Your goal:
Copy the listing below line for line, and leave out the pictures.

──────── Dataset records ────────

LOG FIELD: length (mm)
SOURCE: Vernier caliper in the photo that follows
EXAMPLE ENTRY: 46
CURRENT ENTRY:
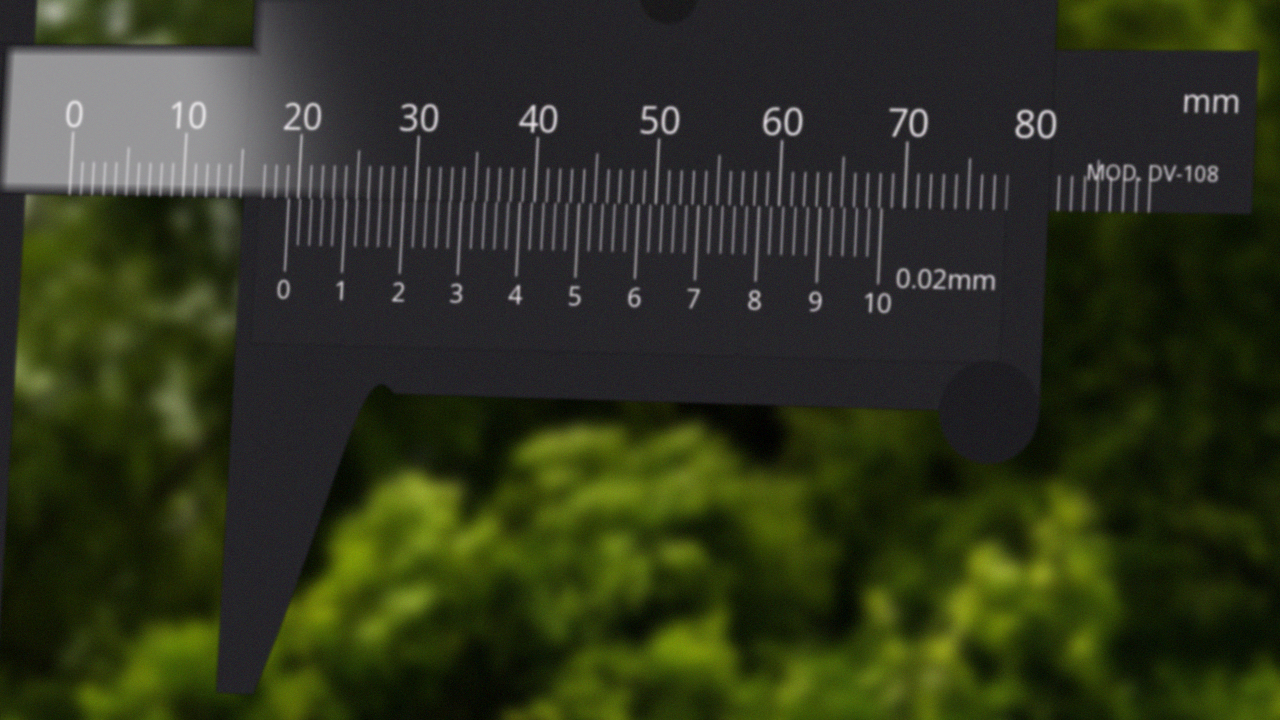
19.2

────────

Answer:
LOG FIELD: length (mm)
SOURCE: Vernier caliper in the photo that follows
EXAMPLE ENTRY: 46
CURRENT ENTRY:
19.2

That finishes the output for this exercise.